## Instruction
Everything in the records below except the pictures must be written out exactly.

┄┄┄┄┄┄

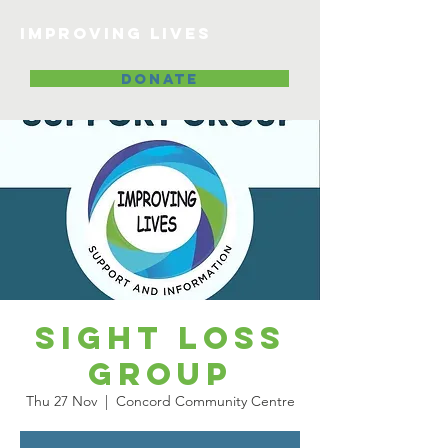
Improving lives
DONATE
Sight Loss
Group
Thu 27 Nov
  |  
Concord Community Centre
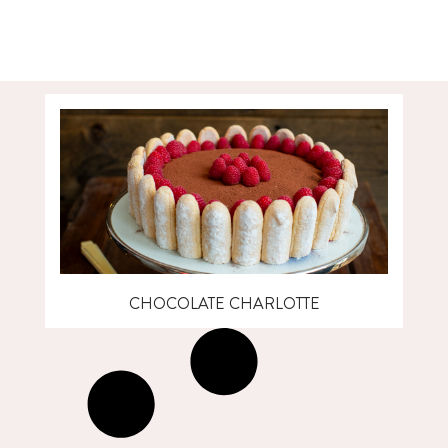
CHOCOLATE CHARLOTTE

┄┄┄┄┄┄

## Task solution
Improving lives
DONATE
Sight Loss
Group
Thu 27 Nov
  |  
Concord Community Centre
CHOCOLATE CHARLOTTE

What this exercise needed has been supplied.